If $u=x-\hat x$, then we must find maximum and minimum of the function $\sqrt{u^Tu}$, subject to the constraint $${1\over2}u^TQu=a-t.$$ If $\alpha$ is a Lagrange multiplier, we must then find the stationary points of $$ F(u)=u^Tu+{1\over2}\alpha u^TQu, $$ i.e. the values of $u$ which make the gradient of $F$ vanish: $$ {\partial F\over \partial u}=2u+\alpha Qu=0, $$ which is the same as $$ Qu=-{2\over\alpha}u. $$ Hence the stationary points are eigenvectors $u_i$ of $Q$ and $\alpha=-2/\lambda_i$. The norm of $u_i$ can be found from the constraint equation: inserting there $u=u_i$ we obtain $${1\over2}u_i^TQu_i=a-t, \quad\text{that is:}\quad u_i^Tu_i={2(a-t)\over\lambda_i}. $$ Maximum and minimum of $\sqrt{u^Tu}$ are then $$ \sqrt{2(a-t)\over\lambda_\min}\quad\text{and}\quad\sqrt{2(a-t)\over\lambda_\max}. $$

Answer 2

Change coordinates by defining $y = x - \hat{x}$. Now your function is $$ g(y) = \frac12 y^t Q y + t, $$ where $t = -\frac12 c^t Q^{-1} c$.
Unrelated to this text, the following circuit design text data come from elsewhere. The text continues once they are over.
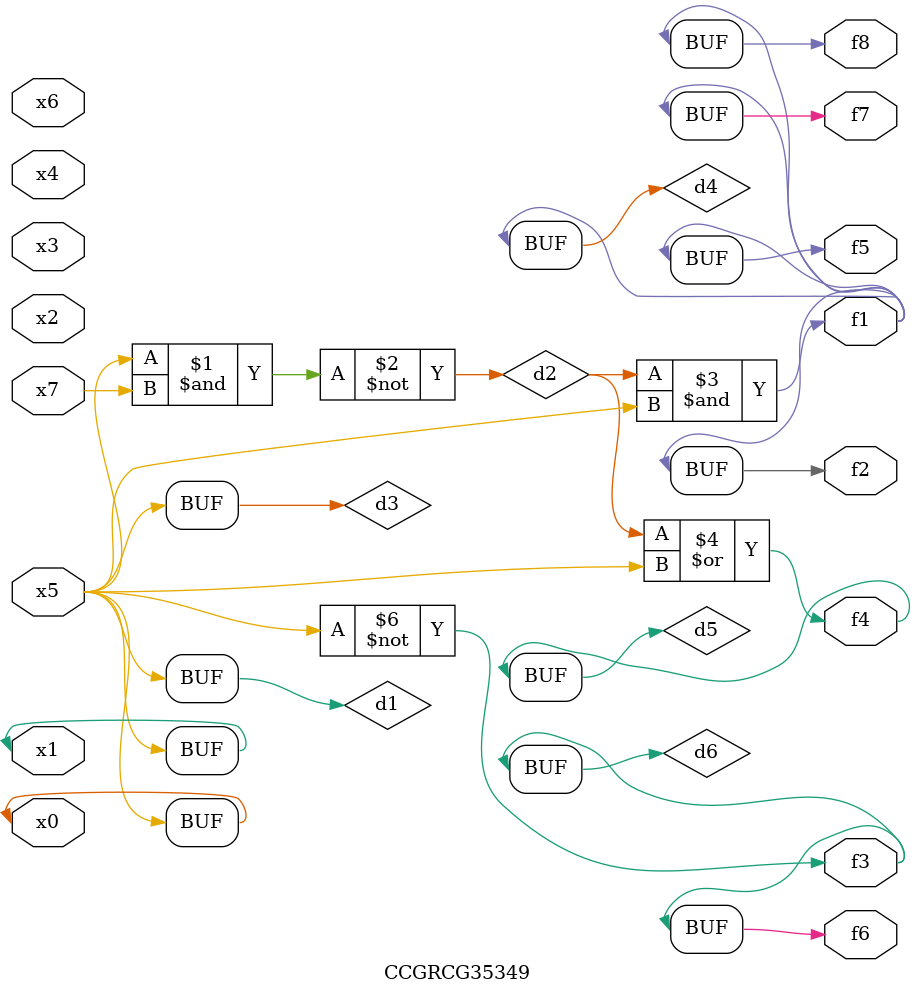
<source format=v>
module CCGRCG35349(
	input x0, x1, x2, x3, x4, x5, x6, x7,
	output f1, f2, f3, f4, f5, f6, f7, f8
);

	wire d1, d2, d3, d4, d5, d6;

	buf (d1, x0, x5);
	nand (d2, x5, x7);
	buf (d3, x0, x1);
	and (d4, d2, d3);
	or (d5, d2, d3);
	nor (d6, d1, d3);
	assign f1 = d4;
	assign f2 = d4;
	assign f3 = d6;
	assign f4 = d5;
	assign f5 = d4;
	assign f6 = d6;
	assign f7 = d4;
	assign f8 = d4;
endmodule

</source>
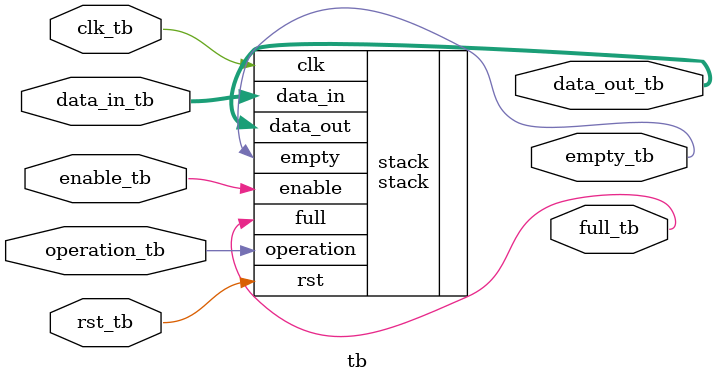
<source format=v>
`default_nettype none
`timescale 1ns/1ns

/*
this testbench just instantiates the module and makes some convenient wires
that can be driven / tested by the cocotb test.py
*/

module tb (
    // testbench is controlled by test/test_*.py files
    input wire clk_tb,
    input wire rst_tb,
    input wire enable_tb,
    input wire operation_tb,
    input wire [15:0] data_in_tb,
    output reg [15:0] data_out_tb,
    output wire full_tb,
    output wire empty_tb
);

    // instantiate the DUT
    stack stack(
        .clk (clk_tb),
        .rst (rst_tb),
        .enable (enable_tb),
        .operation (operation_tb),
        .data_in (data_in_tb),
        .data_out (data_out_tb),
        .full (full_tb),
        .empty (empty_tb)
    );

endmodule

</source>
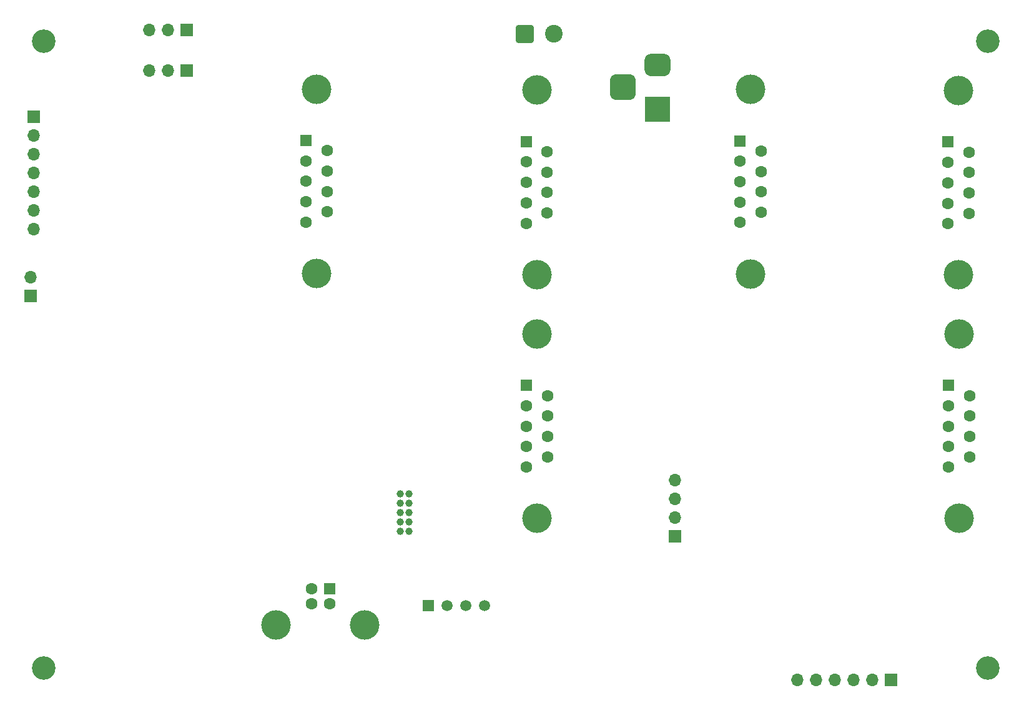
<source format=gbs>
G04 #@! TF.GenerationSoftware,KiCad,Pcbnew,(5.1.9)-1*
G04 #@! TF.CreationDate,2021-04-19T10:18:59+02:00*
G04 #@! TF.ProjectId,esp32-light-controller,65737033-322d-46c6-9967-68742d636f6e,rev?*
G04 #@! TF.SameCoordinates,Original*
G04 #@! TF.FileFunction,Soldermask,Bot*
G04 #@! TF.FilePolarity,Negative*
%FSLAX46Y46*%
G04 Gerber Fmt 4.6, Leading zero omitted, Abs format (unit mm)*
G04 Created by KiCad (PCBNEW (5.1.9)-1) date 2021-04-19 10:18:59*
%MOMM*%
%LPD*%
G01*
G04 APERTURE LIST*
%ADD10C,3.200000*%
%ADD11C,1.500000*%
%ADD12R,1.500000X1.500000*%
%ADD13C,1.000000*%
%ADD14O,1.700000X1.700000*%
%ADD15R,1.700000X1.700000*%
%ADD16C,4.000000*%
%ADD17C,1.600000*%
%ADD18R,1.600000X1.600000*%
%ADD19R,3.500000X3.500000*%
%ADD20C,2.400000*%
G04 APERTURE END LIST*
D10*
X55000000Y-145000000D03*
X183000000Y-60000000D03*
X183000000Y-145000000D03*
X55000000Y-60000000D03*
D11*
X114720000Y-136500000D03*
X112180000Y-136500000D03*
X109640000Y-136500000D03*
D12*
X107100000Y-136500000D03*
D13*
X103320000Y-126440000D03*
X103320000Y-125170000D03*
X103320000Y-123900000D03*
X103320000Y-122630000D03*
X103320000Y-121360000D03*
X104480000Y-121360000D03*
X104480000Y-122630000D03*
X104480000Y-123900000D03*
X104480000Y-125170000D03*
X104480000Y-126440000D03*
D14*
X53600000Y-85440000D03*
X53600000Y-82900000D03*
X53600000Y-80360000D03*
X53600000Y-77820000D03*
X53600000Y-75280000D03*
X53600000Y-72740000D03*
D15*
X53600000Y-70200000D03*
D16*
X91959338Y-66460000D03*
X91959338Y-91460000D03*
D17*
X93379338Y-83115000D03*
X93379338Y-80345000D03*
X93379338Y-77575000D03*
X93379338Y-74805000D03*
X90539338Y-84500000D03*
X90539338Y-81730000D03*
X90539338Y-78960000D03*
X90539338Y-76190000D03*
D18*
X90539338Y-73420000D03*
D16*
X121829338Y-66620000D03*
X121829338Y-91620000D03*
D17*
X123249338Y-83275000D03*
X123249338Y-80505000D03*
X123249338Y-77735000D03*
X123249338Y-74965000D03*
X120409338Y-84660000D03*
X120409338Y-81890000D03*
X120409338Y-79120000D03*
X120409338Y-76350000D03*
D18*
X120409338Y-73580000D03*
D16*
X121849338Y-99680000D03*
X121849338Y-124680000D03*
D17*
X123269338Y-116335000D03*
X123269338Y-113565000D03*
X123269338Y-110795000D03*
X123269338Y-108025000D03*
X120429338Y-117720000D03*
X120429338Y-114950000D03*
X120429338Y-112180000D03*
X120429338Y-109410000D03*
D18*
X120429338Y-106640000D03*
D16*
X150829338Y-66530000D03*
X150829338Y-91530000D03*
D17*
X152249338Y-83185000D03*
X152249338Y-80415000D03*
X152249338Y-77645000D03*
X152249338Y-74875000D03*
X149409338Y-84570000D03*
X149409338Y-81800000D03*
X149409338Y-79030000D03*
X149409338Y-76260000D03*
D18*
X149409338Y-73490000D03*
D16*
X178989338Y-66680000D03*
X178989338Y-91680000D03*
D17*
X180409338Y-83335000D03*
X180409338Y-80565000D03*
X180409338Y-77795000D03*
X180409338Y-75025000D03*
X177569338Y-84720000D03*
X177569338Y-81950000D03*
X177569338Y-79180000D03*
X177569338Y-76410000D03*
D18*
X177569338Y-73640000D03*
D16*
X179079338Y-99690000D03*
X179079338Y-124690000D03*
D17*
X180499338Y-116345000D03*
X180499338Y-113575000D03*
X180499338Y-110805000D03*
X180499338Y-108035000D03*
X177659338Y-117730000D03*
X177659338Y-114960000D03*
X177659338Y-112190000D03*
X177659338Y-109420000D03*
D18*
X177659338Y-106650000D03*
G36*
G01*
X132625000Y-64450000D02*
X134375000Y-64450000D01*
G75*
G02*
X135250000Y-65325000I0J-875000D01*
G01*
X135250000Y-67075000D01*
G75*
G02*
X134375000Y-67950000I-875000J0D01*
G01*
X132625000Y-67950000D01*
G75*
G02*
X131750000Y-67075000I0J875000D01*
G01*
X131750000Y-65325000D01*
G75*
G02*
X132625000Y-64450000I875000J0D01*
G01*
G37*
G36*
G01*
X137200000Y-61700000D02*
X139200000Y-61700000D01*
G75*
G02*
X139950000Y-62450000I0J-750000D01*
G01*
X139950000Y-63950000D01*
G75*
G02*
X139200000Y-64700000I-750000J0D01*
G01*
X137200000Y-64700000D01*
G75*
G02*
X136450000Y-63950000I0J750000D01*
G01*
X136450000Y-62450000D01*
G75*
G02*
X137200000Y-61700000I750000J0D01*
G01*
G37*
D19*
X138200000Y-69200000D03*
D14*
X157150000Y-146600000D03*
X159690000Y-146600000D03*
X162230000Y-146600000D03*
X164770000Y-146600000D03*
X167310000Y-146600000D03*
D15*
X169850000Y-146600000D03*
D20*
X124160000Y-59000000D03*
G36*
G01*
X119000000Y-59950000D02*
X119000000Y-58050000D01*
G75*
G02*
X119250000Y-57800000I250000J0D01*
G01*
X121150000Y-57800000D01*
G75*
G02*
X121400000Y-58050000I0J-250000D01*
G01*
X121400000Y-59950000D01*
G75*
G02*
X121150000Y-60200000I-250000J0D01*
G01*
X119250000Y-60200000D01*
G75*
G02*
X119000000Y-59950000I0J250000D01*
G01*
G37*
D14*
X69310000Y-58450000D03*
X71850000Y-58450000D03*
D15*
X74390000Y-58450000D03*
D14*
X69270000Y-63950000D03*
X71810000Y-63950000D03*
D15*
X74350000Y-63950000D03*
D14*
X53200000Y-91960000D03*
D15*
X53200000Y-94500000D03*
D14*
X140600000Y-119520000D03*
X140600000Y-122060000D03*
X140600000Y-124600000D03*
D15*
X140600000Y-127140000D03*
D16*
X98500000Y-139110000D03*
X86500000Y-139110000D03*
D17*
X93750000Y-136250000D03*
X91250000Y-136250000D03*
X91250000Y-134250000D03*
D18*
X93750000Y-134250000D03*
M02*

</source>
The level set for $g(y) = a$ is then all points $y$ with $$ y^t Q y = 2(a - t) $$

Because $Q$ is symmetric positive definite matrix, there's an orthogonal matrix $R$ whose rows are the (unit) eigenvectors of $Q$, such that $$ Q = R^t D R $$ where $D = diag(\lambda_1, \ldots, \lambda_n)$. So we can rewrite $g$ as $$ g(y) = y^t R^t D R y + t. $$ Once again changing coordinates to $z = Ry$, we have $$ h(z) = z^t D z + t $$ whose level-set, for $a$, is $$ \{z \mid z^t D z = 2(a-t) \} $$ Writing that out, we have $$ z_1^2 \lambda_1 + \ldots + z_n^2 \lambda_n = 2(a-t) $$ Now because of the ordering of the $\lambda_i$, we can say $$ z_1^2 \lambda_1 + \ldots + z_n^2 \lambda_n \ge z_1^2 \lambda_1 + \ldots + z_n^2 \lambda_1 = \lambda_1 (z_1^2 + z_n^2) \tag{1} $$ so $$ \lambda_1 \|z\|^2 \ge 2(a-t) $$ hence $$ \|z\|^2 \ge \frac{2(a-t)}{\lambda_1 } $$ so $$ |z| \ge \sqrt{\frac{2(a-t)}{\lambda_1 }}. $$ which says that every point on the ellipsoid is at least that far from the origin (with $(1,0,\ldots, 0)$ being exactly that far from the origin), hence the radius of the inscribed sphere must be that number.

I'll bet that you can take equation 1 and write a less-than-or-equal version involving $\lambda_n$, and derive the other half of the result for yourself.